Бег смешивает лиственный лес в мельтешащие полосы. Полосы ходят нитью пульса по кардиографу – бежим напрямки, ничего не огибая, с разбегу преодолеваем холмы и низины, вверх-вниз, вверх-вниз. Конечно, не так однообразно. Бывают вверх-вверх-вверх, бывают вниз-вниз-вниз, а бывают вверх-вверх-вверх-вверх-внииииииз…

Ха-хах! Перепад вызывает ощущение лёгкой щекотки. Большее недоступно, нас тренировали на перегрузки. Меня больше, чем его.

Не бери последнее – наше собственное правило. Нас не учили жить. Правила – наша личная находка, в некотором роде интеллектуальная собственность. Но мы не жадные – пользуйтесь, кому надо. Если судить по нашим личным правилам – мы самые правильные обитатели мыслящей Вселенной. Мы придумали правила сами и всегда соблюдаем. Мы не пойдём в тихое место, где нас не выдадут, мы не отберём у того, кто ничтожно не посмеет никому жаловаться.

Шестигранную плитку моет щёткой ползающий на коленях лысый человек. Он худ и миниатюрен, ниже меня и тоньше. Одежда на нём висит. Прямое бледно-кирпичное платье с пришитым сбоку пёстро-жёлтым углом, запахнутым на руку. Человек не бережёт одежды, перебирает острыми коленями, шурует щёткой рукой, которая, кажется, состоит из одних локтей. Необычно, что у поломоя такая чистая одежда.

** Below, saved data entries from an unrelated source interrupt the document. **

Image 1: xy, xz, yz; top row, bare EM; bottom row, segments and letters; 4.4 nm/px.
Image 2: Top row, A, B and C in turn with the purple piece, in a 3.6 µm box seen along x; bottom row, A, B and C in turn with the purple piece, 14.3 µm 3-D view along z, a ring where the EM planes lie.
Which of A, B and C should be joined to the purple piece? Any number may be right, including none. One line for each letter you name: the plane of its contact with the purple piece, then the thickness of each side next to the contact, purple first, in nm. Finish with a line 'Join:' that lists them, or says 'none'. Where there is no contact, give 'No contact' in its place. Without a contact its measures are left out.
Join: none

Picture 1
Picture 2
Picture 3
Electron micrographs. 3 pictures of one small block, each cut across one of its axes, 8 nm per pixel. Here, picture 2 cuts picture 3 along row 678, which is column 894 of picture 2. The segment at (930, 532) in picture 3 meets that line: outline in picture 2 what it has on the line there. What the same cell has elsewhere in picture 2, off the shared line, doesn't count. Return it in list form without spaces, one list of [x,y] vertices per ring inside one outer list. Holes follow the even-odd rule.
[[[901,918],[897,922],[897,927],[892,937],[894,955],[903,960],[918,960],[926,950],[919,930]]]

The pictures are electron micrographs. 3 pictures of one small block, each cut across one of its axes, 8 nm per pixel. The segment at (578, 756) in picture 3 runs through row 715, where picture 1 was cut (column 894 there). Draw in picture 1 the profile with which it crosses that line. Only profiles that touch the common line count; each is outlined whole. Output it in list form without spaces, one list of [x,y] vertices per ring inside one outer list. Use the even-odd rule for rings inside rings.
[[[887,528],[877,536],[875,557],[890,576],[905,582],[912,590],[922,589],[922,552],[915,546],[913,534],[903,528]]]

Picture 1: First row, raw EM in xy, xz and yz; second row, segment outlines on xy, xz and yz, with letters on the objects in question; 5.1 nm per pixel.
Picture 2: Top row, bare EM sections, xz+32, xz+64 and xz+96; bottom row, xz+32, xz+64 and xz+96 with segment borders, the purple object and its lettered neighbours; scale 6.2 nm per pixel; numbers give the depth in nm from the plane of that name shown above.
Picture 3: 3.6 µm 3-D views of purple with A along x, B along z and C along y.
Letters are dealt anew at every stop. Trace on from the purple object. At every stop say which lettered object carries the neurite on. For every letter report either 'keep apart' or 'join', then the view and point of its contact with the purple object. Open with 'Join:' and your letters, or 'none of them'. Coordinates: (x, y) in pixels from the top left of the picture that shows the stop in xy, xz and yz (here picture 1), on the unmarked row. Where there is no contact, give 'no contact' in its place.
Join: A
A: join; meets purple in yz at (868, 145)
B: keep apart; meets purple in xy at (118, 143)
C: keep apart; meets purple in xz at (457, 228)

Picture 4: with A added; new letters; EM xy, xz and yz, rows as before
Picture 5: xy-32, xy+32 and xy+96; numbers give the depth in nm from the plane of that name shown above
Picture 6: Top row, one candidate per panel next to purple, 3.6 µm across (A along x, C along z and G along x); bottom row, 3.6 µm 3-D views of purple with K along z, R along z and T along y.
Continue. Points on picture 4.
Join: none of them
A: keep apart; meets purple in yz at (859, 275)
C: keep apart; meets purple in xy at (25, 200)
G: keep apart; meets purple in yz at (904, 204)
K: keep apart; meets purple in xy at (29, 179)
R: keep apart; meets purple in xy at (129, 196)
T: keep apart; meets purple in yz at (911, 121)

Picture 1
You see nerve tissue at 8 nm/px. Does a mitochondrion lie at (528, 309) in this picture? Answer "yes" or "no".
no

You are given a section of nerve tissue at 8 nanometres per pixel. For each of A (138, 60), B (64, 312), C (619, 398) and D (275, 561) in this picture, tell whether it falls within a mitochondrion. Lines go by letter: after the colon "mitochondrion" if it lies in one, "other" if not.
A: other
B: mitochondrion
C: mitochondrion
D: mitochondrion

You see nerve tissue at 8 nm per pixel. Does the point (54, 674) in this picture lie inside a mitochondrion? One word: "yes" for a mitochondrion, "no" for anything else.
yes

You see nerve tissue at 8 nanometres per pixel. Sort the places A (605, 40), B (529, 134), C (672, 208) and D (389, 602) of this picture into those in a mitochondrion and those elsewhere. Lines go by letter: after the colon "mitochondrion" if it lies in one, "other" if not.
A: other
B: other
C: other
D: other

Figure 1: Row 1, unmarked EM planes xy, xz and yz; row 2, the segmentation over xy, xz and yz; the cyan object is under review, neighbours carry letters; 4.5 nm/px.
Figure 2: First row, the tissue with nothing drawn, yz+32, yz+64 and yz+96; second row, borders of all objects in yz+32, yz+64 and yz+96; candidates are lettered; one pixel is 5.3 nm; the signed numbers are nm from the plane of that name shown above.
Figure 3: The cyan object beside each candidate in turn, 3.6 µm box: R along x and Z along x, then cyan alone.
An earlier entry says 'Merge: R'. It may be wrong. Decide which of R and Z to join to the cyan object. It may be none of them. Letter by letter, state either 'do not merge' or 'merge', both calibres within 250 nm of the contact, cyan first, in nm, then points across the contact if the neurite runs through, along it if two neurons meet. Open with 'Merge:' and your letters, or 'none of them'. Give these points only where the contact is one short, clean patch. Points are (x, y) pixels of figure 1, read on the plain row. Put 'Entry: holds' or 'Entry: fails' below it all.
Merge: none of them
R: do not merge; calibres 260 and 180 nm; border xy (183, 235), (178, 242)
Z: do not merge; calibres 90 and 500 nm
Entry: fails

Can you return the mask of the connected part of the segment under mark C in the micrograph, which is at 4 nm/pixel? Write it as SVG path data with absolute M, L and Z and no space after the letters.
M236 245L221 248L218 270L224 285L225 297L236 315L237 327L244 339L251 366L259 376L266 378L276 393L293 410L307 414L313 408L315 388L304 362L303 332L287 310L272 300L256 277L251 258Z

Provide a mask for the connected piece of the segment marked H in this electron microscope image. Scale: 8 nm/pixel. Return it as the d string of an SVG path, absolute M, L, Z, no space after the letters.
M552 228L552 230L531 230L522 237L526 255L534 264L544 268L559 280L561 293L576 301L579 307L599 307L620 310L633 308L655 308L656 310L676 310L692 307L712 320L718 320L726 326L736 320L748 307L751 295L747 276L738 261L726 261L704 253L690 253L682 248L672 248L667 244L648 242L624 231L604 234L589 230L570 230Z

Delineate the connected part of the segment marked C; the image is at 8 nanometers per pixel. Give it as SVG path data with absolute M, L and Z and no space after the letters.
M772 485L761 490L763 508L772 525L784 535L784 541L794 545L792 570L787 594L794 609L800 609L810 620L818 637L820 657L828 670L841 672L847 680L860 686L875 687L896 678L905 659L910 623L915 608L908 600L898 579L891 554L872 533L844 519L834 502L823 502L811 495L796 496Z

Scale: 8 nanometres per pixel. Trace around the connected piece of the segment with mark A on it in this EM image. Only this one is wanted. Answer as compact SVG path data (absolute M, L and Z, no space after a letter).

Прохожу пыльными сапогами по мокрому. Человек не отвлекается на замечания, продолжает невозмутимо мыть. Большой дом. Не знаю, может, и дворец. Побывав в нескольких культурных зонах, начинаешь понимать, что «дворец» – понятие относительное. Как вообще очень многое. Вход обыгран множественной аркой – овеществлённое междумирье, скачи прямо от порога куда душе угодно. У нас правило – не входить в мир там, где лежит твоя цель.

На выложенном белой шестигранной плиткой патио мнутся и перетекают в танце наложницы. Одежды легки и струятся. Группа стоит тесно, острые углы жёлтой, красной и вишнёвой ткани дают ощущение высокого огня, музыка имитирует треск или, может, плеск ручья неподалёку. Я говорила о недостатке изящества в своём воспитании. Подозреваю, меня это портит.

Пристраиваюсь к изысканному танцующему очагу чёрным поленцем, чуть прихваченным пламенем многометрового лоскута, подвёрнутого за пояс чёрных штанов. Подхватываю движения поднятых к сумрачному небу рук. Пластичности танцовщиц остаётся позавидовать, приходится компенсировать профессиональной гибкостью и цепкостью мышечной памяти, наточенной выхватывать приёмы противника в бою и поворачивать против него самого в более эффективной и изощрённой форме. Мне – я, конечно, не говорила об этом вслух – подобный навык казался подлостью. В пансионе что-то такое подозревали о моих соображениях – били до кровавого тумана в глазах.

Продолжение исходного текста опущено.